Dr. Robert Graham is one clinician taking that Hippocrates quote to heart. He's taught hundreds of health care workers how to make healthy plant-based meals. Graham thinks that if patients see doctors eating well, they'll eat healthy too.
“The pharmaceutical approach, the medical approach, really hasn't gotten us that far in health and wellness. Because if it had, we wouldn't be having these chronic diseases of diabetes, hypertension, high cholesterol, heart disease, arthritis, and to a certain degree cancer,” Graham said.
The trend of thinking of food as medicine is catching on around the country. Some grocery stores offer on-site dietitians to help shoppers pick healthy foods. Hy-Vee has more than 200 dietitians working at the company's 245 grocery stores. In some rural areas, the dietitians cover several locations. And some hospitals have “shop with a doc” programs.
Amy Saxe-Custack of Michigan State University even started a program where doctors gave pediatric patients $15 prescriptions to buy produce at a nearby farmers market.
"It is a prescription, it looks like a scrip, and it says fresh fruits and vegetables," she told Newsy.
Saxe-Custack is one of the presenters at Nutrition 2018, the inaugural meeting of the American Society for Nutrition. Researchers and doctors at the Boston conference will present 2,000 studies, many of them about the healing or preventative powers in our meals.
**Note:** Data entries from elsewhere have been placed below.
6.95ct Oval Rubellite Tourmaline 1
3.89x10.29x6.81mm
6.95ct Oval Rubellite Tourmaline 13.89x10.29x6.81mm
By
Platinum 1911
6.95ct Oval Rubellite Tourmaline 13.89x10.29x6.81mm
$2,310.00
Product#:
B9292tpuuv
Among the findings: Eggs may reduce diabetes risk factors, and low-fat or fermented dairy may lower the risk of colorectal cancer. Edible mushrooms may fight inflammation, and coffee could be good for your liver.
The doctors Newsy spoke with say they still prescribe patients medication because food can't replace all the benefits of immunizations or antibiotics. But they think a smart diet could help address chronic health issues like heart disease — in some cases, without the need for extra drugs.
If nothing else, it can be cheaper: Recent numbers show Americans spent on average about $1,200 annually on prescription drugs. Food for thought, for sure.